Anyway, I'm not at all sure Professor Hofstadter would approve, given that he's something of a militant atheist; but this was what I designed and embroidered for my pastor, and it went down very well. I used soluble canvas on a piece of quilting cotton from a fat quarter. (Fat quarters are great; I don't quilt with them, but they are perfect when you just want to make a small project with no fuss. You can get a handy little bag out of one with no waste.) There are some really lovely calligraphic ambigrams around and I'd be quite happy to have a go at designing something like that, but if I'm going to design any kind of ambigram I'm going to be starting with squared paper. Once you have a basic gridded design, you can always tweak half of it on the computer, copy the new layer, rotate or reflect to get it on top of the non-tweaked half, merge everything down, and then repeat till it's just the way you like it; but to get all the bones of your design accurately placed to begin with, squared paper is your friend. You work in pencil and then just keep physically rotating it, rubbing out and editing as necessary, until you end up with something that looks good enough to be able to ink it. And then, if you want to convert it from a chart to something more flowing, you put it on the computer - but only then. (Quite a handy way of doing this is to abuse a spreadsheet program; I do this to compile crosswords, as well. You adjust the grid till it's square, select the cells you want to use, then flood-fill them. You can always get rid of the gridlines later in your image processing software.)

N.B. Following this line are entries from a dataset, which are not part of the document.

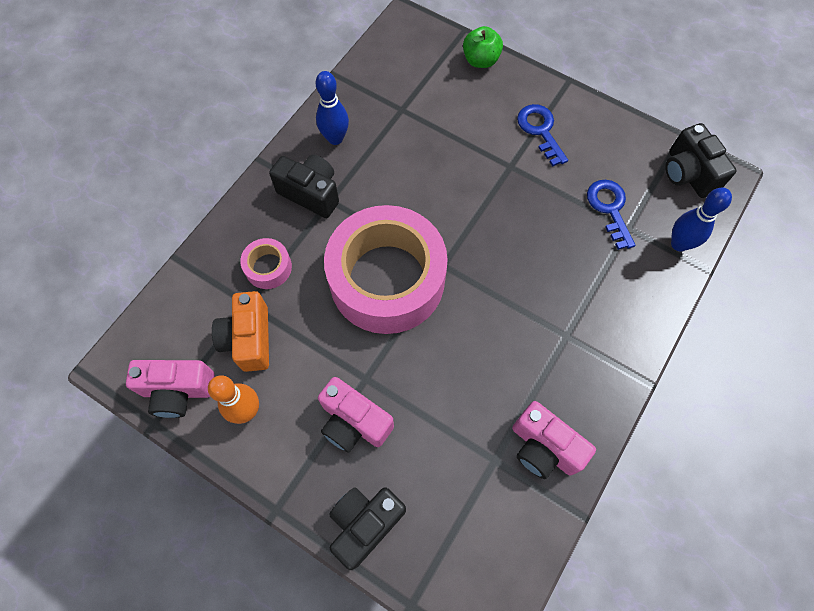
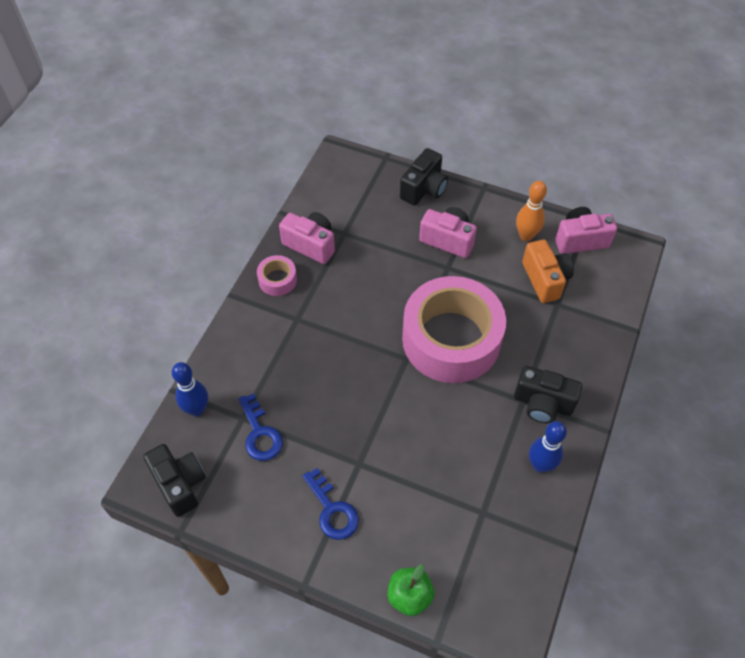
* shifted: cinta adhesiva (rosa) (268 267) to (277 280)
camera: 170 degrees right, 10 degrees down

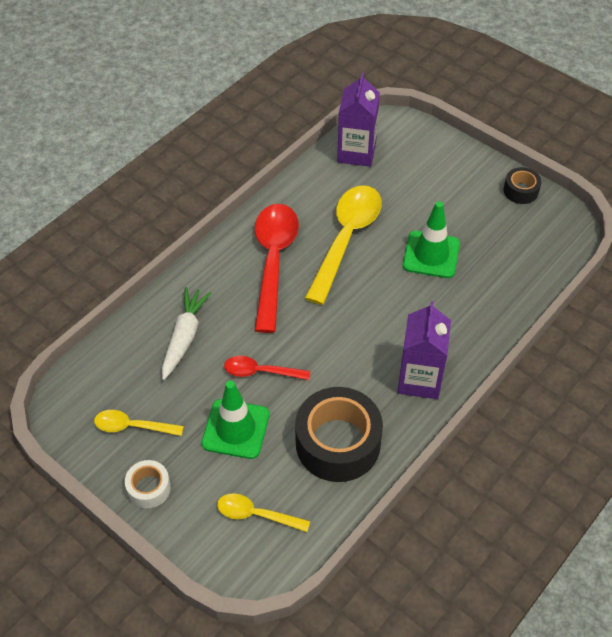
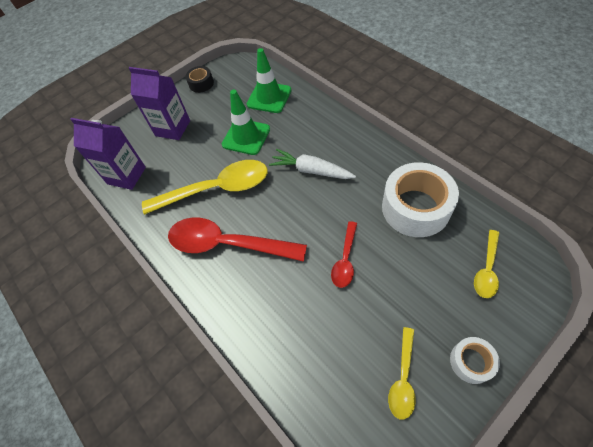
* shifted: zanahoria (blanco) (184 337) to (311 170)
* shifted: cono de tráfico (verde) (235 429) to (269 97)
* shifted: cartón de leche (morado) (419 379) to (173 128)
* repainted: cinta adhesiva (negro) (338 443) to cinta adhesiva (blanco) (415 208)
* rotated: cuchara (amarillo) (346 239) = (216 189) 135 degrees clockwise
camera: 75 degrees left, 5 degrees up

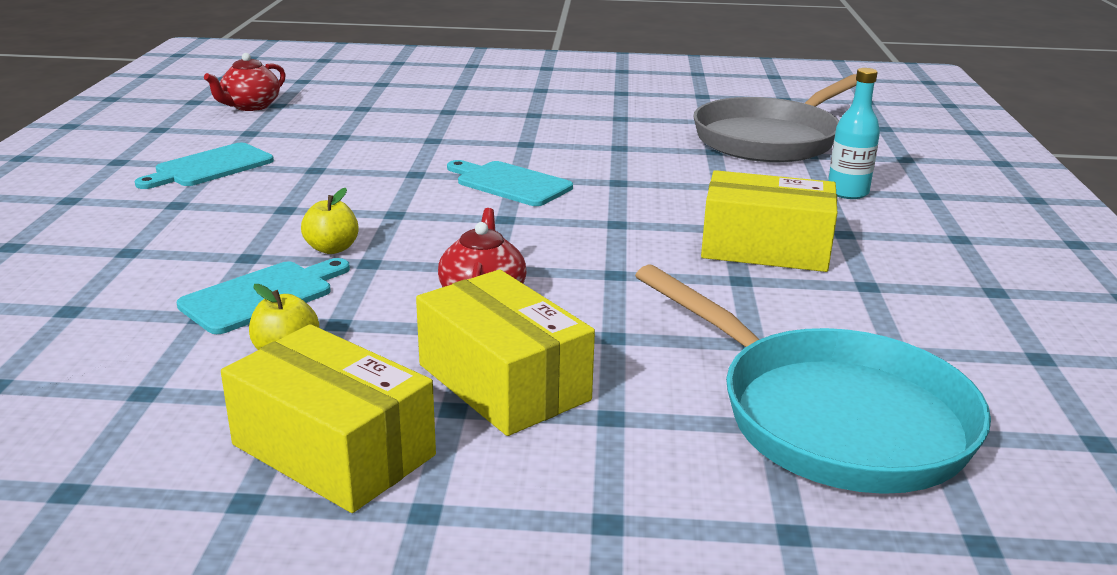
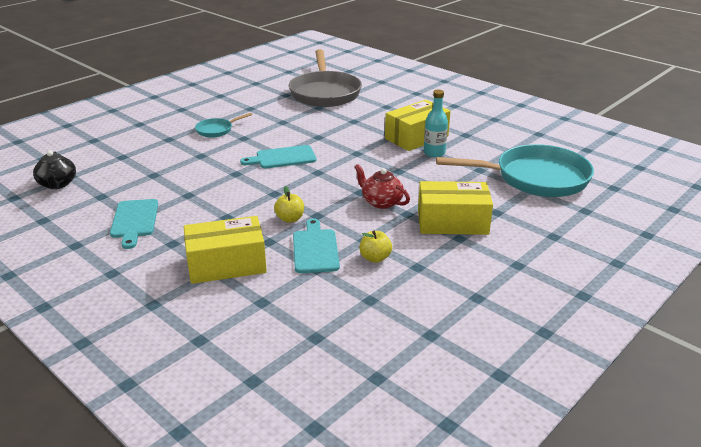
* new: sartén (turquesa) (216 130)
* shifted: caja (amarillo) (333 450) to (226 264)
* shifted: botella (turquesa) (847 192) to (434 153)
* repainted: tetera (rojo) (250 106) to tetera (negro) (57 184)
camera: 50 degrees left, 5 degrees up

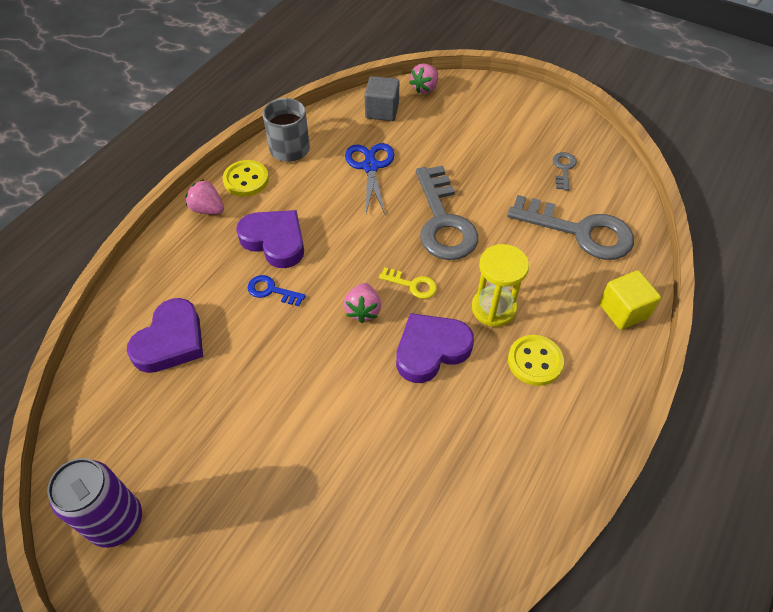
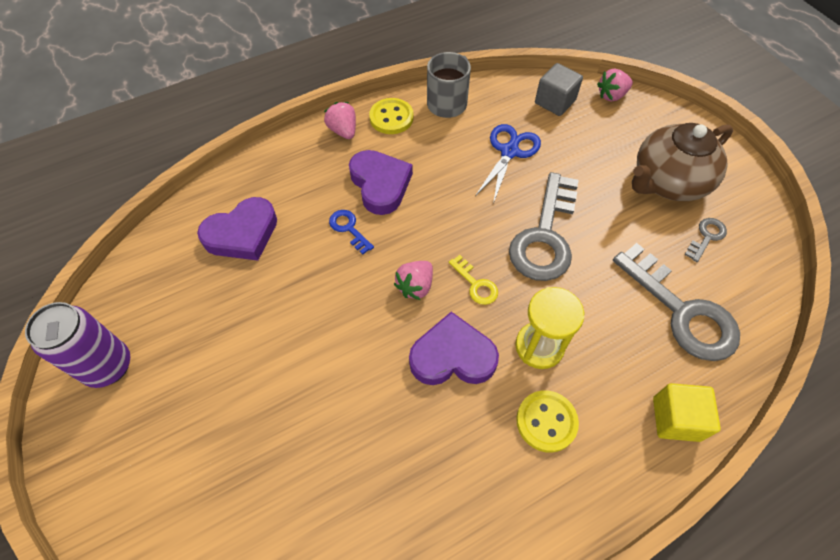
* new: tetera (marrón) (667 182)
camera: 30 degrees right, 5 degrees up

A chart, though, is extremely handy for a lot of crafts. You can knit it, though that will squash the design down a bit, because knitting stitches are usually wider than they are high; that, however, doesn't affect the symmetry. (I have actually knitted a version of this, just as a test, even though I'm normally not much of a fan of doing colourwork. I thought if I did it in 4-ply it would work for another bookmark, but I decided that even at that gauge it was a bit too thick.) You can work it in filet, although for this particular chart it's going to be a little fiddly as you can't carry the thread between the letters; however, there's nothing to stop you designing a cursive-style ambigram (there are many in the Wikipedia article). You can weave it on a bead loom. And, indeed, please feel free to do any of those things; I'm making this chart officially available in the public domain. (I'm sorry about the squared paper. I wanted a nice big grid so I'd get a clear photo, but all I had in this sort of size was this weird American quilting paper that's marked up in quarters of an inch, so everything is in fours instead of fives and tens. If it's any consolation, it bugs me too.)
As for our church... I don't know what we'd look like now if we all tried to get into the room where we used to meet; but I don't think I'd get my scooter in there!